Work to be completed:
Transcribe, exactly and without pictures, the lines below from the line with "List each element's" to the line with "Rendered at 1241 by 1754 pixels.", both ends included, and no others.

Data for this task:

******************************

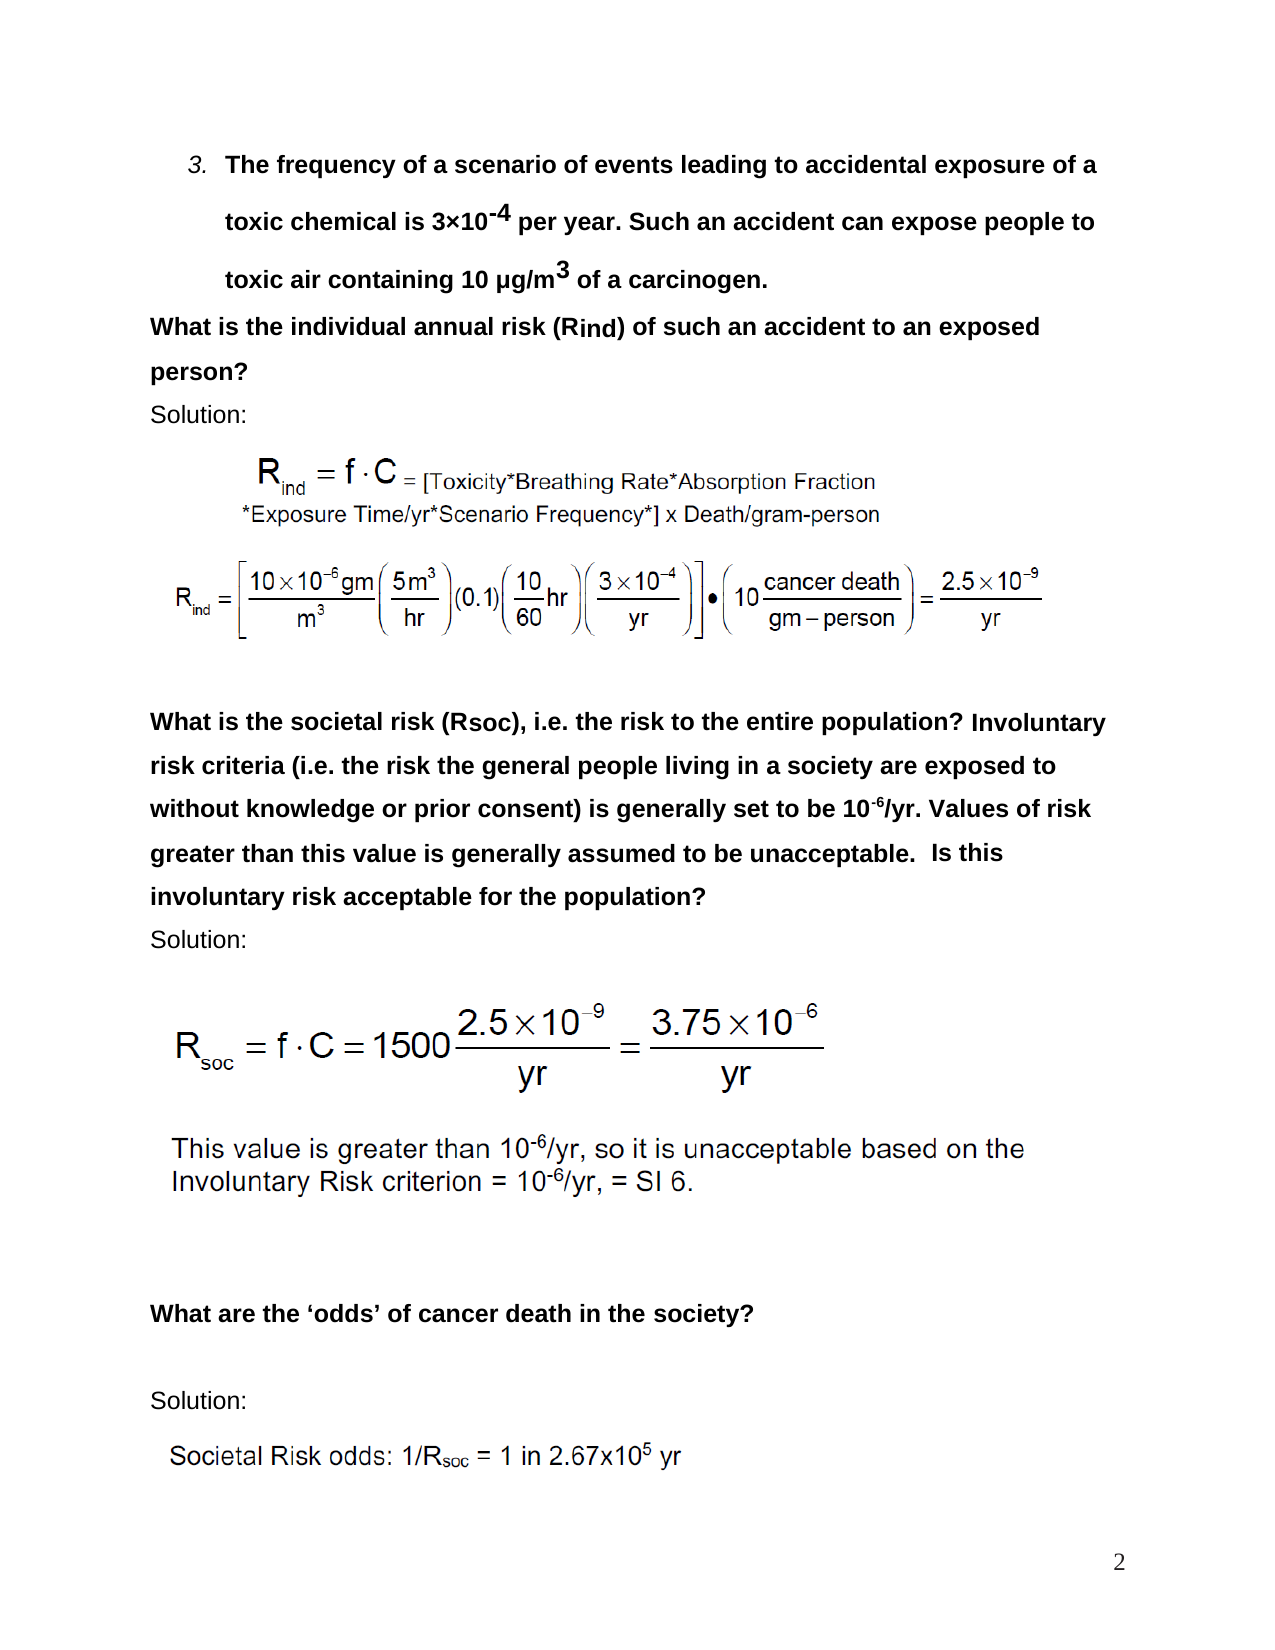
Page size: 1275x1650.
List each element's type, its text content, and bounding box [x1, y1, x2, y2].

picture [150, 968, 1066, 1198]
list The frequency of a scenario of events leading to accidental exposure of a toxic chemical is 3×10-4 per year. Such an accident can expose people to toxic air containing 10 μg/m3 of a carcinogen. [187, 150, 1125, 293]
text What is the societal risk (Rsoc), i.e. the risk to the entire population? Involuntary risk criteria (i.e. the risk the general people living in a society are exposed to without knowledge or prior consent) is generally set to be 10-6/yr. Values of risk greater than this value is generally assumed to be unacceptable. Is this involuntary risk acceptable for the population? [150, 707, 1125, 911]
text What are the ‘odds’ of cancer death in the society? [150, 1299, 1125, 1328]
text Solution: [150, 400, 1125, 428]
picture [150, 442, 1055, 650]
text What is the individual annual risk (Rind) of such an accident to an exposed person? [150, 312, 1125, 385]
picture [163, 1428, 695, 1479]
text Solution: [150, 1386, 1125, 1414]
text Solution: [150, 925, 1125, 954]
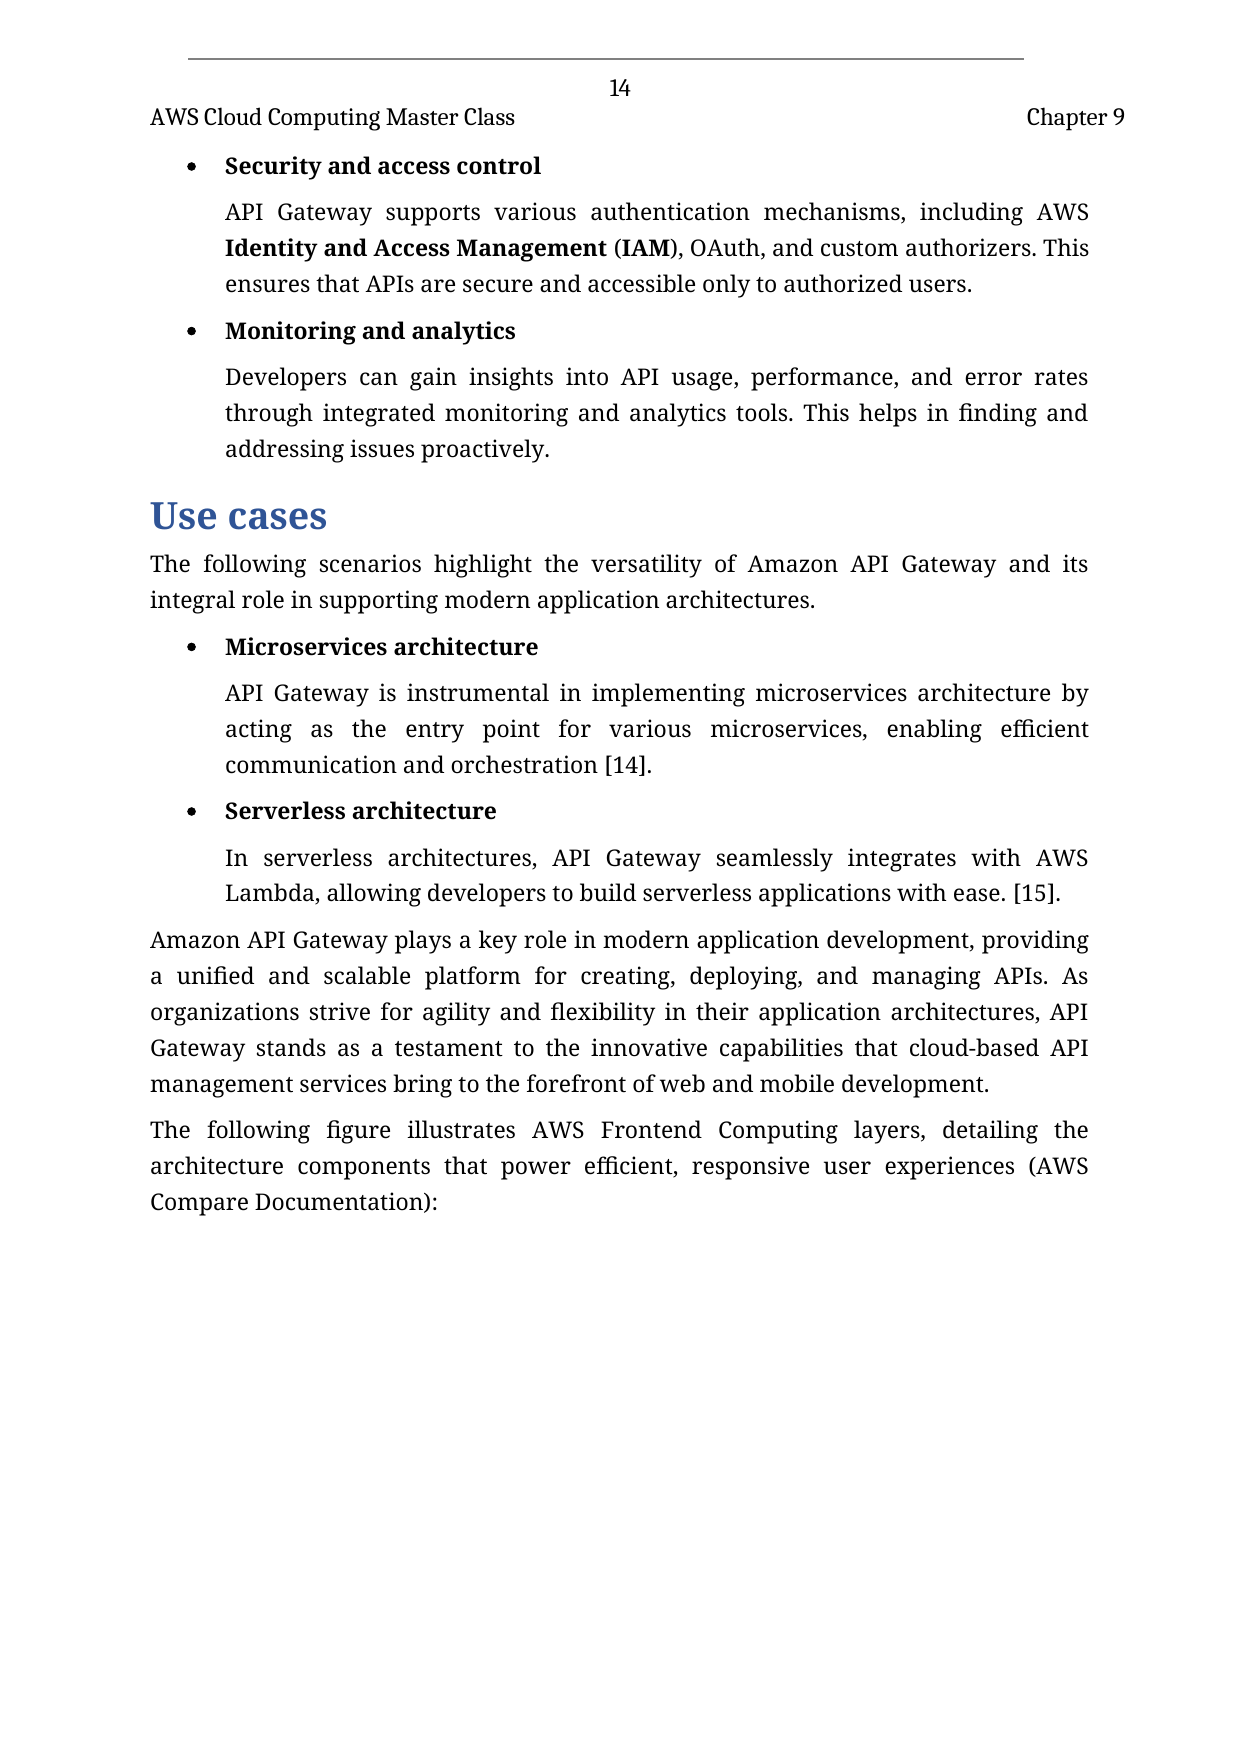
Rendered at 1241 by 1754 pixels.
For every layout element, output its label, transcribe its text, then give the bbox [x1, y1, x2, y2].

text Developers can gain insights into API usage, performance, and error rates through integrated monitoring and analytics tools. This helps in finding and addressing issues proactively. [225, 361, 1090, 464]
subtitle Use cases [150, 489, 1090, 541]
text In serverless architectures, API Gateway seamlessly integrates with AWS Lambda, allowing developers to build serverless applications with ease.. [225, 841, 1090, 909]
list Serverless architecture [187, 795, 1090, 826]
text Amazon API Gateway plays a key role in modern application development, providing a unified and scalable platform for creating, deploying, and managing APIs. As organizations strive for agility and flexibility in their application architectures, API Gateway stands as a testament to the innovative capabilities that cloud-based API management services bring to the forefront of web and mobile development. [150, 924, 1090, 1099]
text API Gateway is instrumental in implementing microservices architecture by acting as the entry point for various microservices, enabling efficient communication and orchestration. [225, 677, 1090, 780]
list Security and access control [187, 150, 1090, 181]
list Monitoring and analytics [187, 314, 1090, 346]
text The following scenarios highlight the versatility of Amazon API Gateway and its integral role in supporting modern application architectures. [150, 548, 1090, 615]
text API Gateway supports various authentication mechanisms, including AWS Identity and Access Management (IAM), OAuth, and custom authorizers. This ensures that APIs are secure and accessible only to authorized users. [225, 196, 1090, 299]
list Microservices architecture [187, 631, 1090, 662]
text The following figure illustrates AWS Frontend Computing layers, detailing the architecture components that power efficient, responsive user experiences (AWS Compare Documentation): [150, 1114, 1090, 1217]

******************************

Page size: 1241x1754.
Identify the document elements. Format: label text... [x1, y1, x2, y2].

******************************

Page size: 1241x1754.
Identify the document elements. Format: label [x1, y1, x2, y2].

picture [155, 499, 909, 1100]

******************************

Task answer:
List each element's type, its text content, and bounding box [x1, y1, x2, y2].

picture [150, 968, 1066, 1198]
list The frequency of a scenario of events leading to accidental exposure of a toxic chemical is 3×10-4 per year. Such an accident can expose people to toxic air containing 10 μg/m3 of a carcinogen. [187, 150, 1125, 293]
text What is the societal risk (Rsoc), i.e. the risk to the entire population? Involuntary risk criteria (i.e. the risk the general people living in a society are exposed to without knowledge or prior consent) is generally set to be 10-6/yr. Values of risk greater than this value is generally assumed to be unacceptable. Is this involuntary risk acceptable for the population? [150, 707, 1125, 911]
text What are the ‘odds’ of cancer death in the society? [150, 1299, 1125, 1328]
text Solution: [150, 400, 1125, 428]
picture [150, 442, 1055, 650]
text What is the individual annual risk (Rind) of such an accident to an exposed person? [150, 312, 1125, 385]
picture [163, 1428, 695, 1479]
text Solution: [150, 1386, 1125, 1414]
text Solution: [150, 925, 1125, 954]
Rendered at 1241 by 1754 pixels.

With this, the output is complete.